This is because the default_env file is missing in the ml-application folder.

  1. Copy the ml-application/default_env.example file to the ml-application/default_env file.
  2. Edit the default_env file to contain the name of the default environment, for example, dev.

mlapp Deployment Fails with Duplicate values not allowed Error

Duplicate values not allowed error when deploying mlapp.

This error occurs:
oci.exceptions.ServiceError:
 {'target_service': 'data_science', 'status': 409, 'code': 409, 'opc-request-id':
  'E4BF4B76D66E47B697AEFB6E4620C52A/10FA6F202B8E250D289494D37811DBD1/DCE40088309662E9ECD8D6875BA090F2',
   'message': 'Duplicate values not allowed: {Column: name, Value: STRING:fetalrisk-demo-aierpdev1; Column: tenantId,
    Value: STRING:ocid1.tenancy.oc1..aaaaaaaa2ps3chzjosolav3xdpkconxxsypwmztpxidle5pwqhrynz42fhhq}',
    'operation_name': 'create_ml_application',
    'timestamp': '2025-01-30T15:31:56.869585+00:00',
    'client_version': 'Oracle-PythonSDK/2.137.2+preview.1.92',
    'request_endpoint': 'POST https://datascience.us-ashburn-1.oci.oraclecloud.com/20190101/mlApplications',
    'logging_tips': 'To get more info on the failing request, refer to https://docs.oracle.com/en-us/iaas/tools/python/latest/logging.html 
     for ways to log the request/response details.',
    'troubleshooting_tips': "See https://docs.oracle.com/iaas/Content/API/References/apierrors.htm#apierrors_409__409_409 for more 
     information about resolving this error.
     Also see https://docs.oracle.com/iaas/api/#/en/data-science/20190101/MlApplication/CreateMlApplication for details on this
     operation's requirements.
     If you are unable to resolve this data_science issue, please contact Oracle support and provide them this full error message."}

This is because an ML Application with the same name already exists in the tenancy..

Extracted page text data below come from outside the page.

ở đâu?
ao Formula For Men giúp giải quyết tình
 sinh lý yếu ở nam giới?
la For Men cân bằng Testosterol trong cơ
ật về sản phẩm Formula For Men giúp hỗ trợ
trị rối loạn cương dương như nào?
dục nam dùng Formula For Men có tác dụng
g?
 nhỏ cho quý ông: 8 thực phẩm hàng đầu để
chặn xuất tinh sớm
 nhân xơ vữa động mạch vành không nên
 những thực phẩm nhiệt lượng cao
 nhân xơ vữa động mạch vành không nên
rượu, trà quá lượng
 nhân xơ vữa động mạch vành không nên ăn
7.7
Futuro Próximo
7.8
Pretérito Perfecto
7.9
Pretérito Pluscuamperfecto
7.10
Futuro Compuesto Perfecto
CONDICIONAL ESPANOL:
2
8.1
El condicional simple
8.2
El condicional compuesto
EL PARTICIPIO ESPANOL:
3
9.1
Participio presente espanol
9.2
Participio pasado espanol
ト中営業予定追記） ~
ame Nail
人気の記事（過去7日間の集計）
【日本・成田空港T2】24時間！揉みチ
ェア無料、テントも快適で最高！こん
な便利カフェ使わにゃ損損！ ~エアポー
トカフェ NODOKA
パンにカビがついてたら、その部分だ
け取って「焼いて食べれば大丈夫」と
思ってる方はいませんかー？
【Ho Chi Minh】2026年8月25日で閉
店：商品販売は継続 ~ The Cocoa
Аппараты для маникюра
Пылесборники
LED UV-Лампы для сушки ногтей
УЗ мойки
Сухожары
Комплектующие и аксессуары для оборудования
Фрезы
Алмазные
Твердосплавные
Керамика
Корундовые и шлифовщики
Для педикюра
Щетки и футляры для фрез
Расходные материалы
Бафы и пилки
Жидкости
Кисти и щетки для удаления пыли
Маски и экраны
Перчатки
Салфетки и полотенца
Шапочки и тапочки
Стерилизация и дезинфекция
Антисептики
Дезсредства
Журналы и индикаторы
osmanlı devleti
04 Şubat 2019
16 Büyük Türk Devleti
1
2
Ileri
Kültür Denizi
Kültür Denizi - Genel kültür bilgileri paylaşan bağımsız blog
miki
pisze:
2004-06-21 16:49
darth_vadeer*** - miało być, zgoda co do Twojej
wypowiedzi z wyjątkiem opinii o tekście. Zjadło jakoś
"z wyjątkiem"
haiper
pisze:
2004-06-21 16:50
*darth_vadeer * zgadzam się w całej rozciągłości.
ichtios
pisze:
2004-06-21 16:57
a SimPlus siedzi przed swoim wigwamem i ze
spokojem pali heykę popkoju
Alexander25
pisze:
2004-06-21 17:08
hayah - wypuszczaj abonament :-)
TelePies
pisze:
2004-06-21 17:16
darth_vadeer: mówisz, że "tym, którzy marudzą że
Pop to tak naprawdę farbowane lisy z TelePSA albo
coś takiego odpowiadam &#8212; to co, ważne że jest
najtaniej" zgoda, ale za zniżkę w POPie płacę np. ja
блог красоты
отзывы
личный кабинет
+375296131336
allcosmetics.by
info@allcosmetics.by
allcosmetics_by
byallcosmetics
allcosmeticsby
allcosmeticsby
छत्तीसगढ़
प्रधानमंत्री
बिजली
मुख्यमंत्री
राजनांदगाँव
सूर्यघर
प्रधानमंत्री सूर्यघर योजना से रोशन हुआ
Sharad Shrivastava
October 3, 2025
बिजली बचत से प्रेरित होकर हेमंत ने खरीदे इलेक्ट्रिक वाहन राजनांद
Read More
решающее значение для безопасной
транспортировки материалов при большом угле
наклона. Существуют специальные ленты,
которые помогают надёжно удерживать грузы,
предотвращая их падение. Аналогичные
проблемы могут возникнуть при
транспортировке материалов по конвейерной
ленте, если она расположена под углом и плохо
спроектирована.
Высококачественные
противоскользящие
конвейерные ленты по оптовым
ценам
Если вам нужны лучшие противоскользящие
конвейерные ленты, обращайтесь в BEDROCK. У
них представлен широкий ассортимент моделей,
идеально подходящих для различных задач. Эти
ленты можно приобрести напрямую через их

  1. Create a new environment. The environment name is added as a suffix to the full application name, so ensuring the application name is different.
  2. Or, change the name of the application in the ml-application/application-def.yaml file.

mlapp Trigger Command Fails with a 409 Conflict Error

You get a 409 Conflict error when running the mlapp trigger command.

This error occurs because a trigger execution is already in progress. Wait for the current execution to complete before starting another one. This behavior ensures that race conditions are avoided in workflows started by the trigger.

  1. Check the log file used by the job run for further information.
  2. For the instance, select Workflows.
  3. Go to the trigger work request.
  4. The work request log starts with pipeline run ID (OCID).
  5. Search by the pipeline run ID to find the pipeline run.
  6. In the pipeline run, go to step run and then to the corresponding job run.
  7. From the job run, open the log use by the job run.

Infrastructure Creation Fails

Infrastructure creation fails.

The incorrect profile was used to connect to OCI.

Check the profile specified as the DEFAULT profile is used by default.

The profile used doesn't have permissions to some or all of create network resources (VCN, subnets, and service gateways), log groups and logs, or data science projects.

Check the policies specified. For more information, see the Policies section.

Package Upload Fails with a 404 Error

Package upload fail with the error:

Authorization failed requested resource not found (404 Not Authorized or Not Found)

This error occurs when the referenced resource (for example, a subnet) either doesn't exist or isn't accessible.

Ensure the resource exists and verify that you have a policy granting the ML Application Instance resource principal a permission to use it. For example:
allow any-user to use virtual-network-family in compartment <subnet_compartment> 
where ALL { request.principal.type = 'datasciencemlapplicationinstance' }

Package Upload Fails with a 409 Error

Uploading a package gives a 409 - Conflict error.

This error occurs when a prior package upload is still running.

Wait for the package upload to complete and try again.

Ingestion Job Fails

In ML Applications the ingestion job fails.

Several root causes are possible and are captured in the ingestion job's run logs.

  1. From the instance in question, open Work Requests.
  2. Select the trigger work request.
  3. Select the work request log. Its name starts with pipeline run ID (OCID).
  4. Search the log file by the pipeline run ID to find the pipeline run.
  5. In the pipeline run, go to step run and then to the corresponding job run.
  6. From the job run, open the log used by the job run.
  7. Search the log for the cause of the failure.

Implementation Update, or Instance Update or Creation Failures

How to resolve implementation update, instance update, or instance creation failures.

  1. Navigate to ML Applications
  2. Find the problematic resource (for example ML Application Implementation or ML Application Instance View).
  3. Go to Work requests on the implementation and instance view details. They provide error and log messages. They can help you with troubleshooting and finding out the root cause of the failure.

Package Upload Fails with an error on ContentLength

ML Application package upload fails with the work request log containing that the content length is different to the body length. For example: ContentLength=4679 with Body length 4804.

The line feed character is incorrect in the package. This is often the case with Windows users.

  1. Change the line separator in the whole ML Application sample project to LF.
  2. Rebuild the package.
  3. Deploy the package again.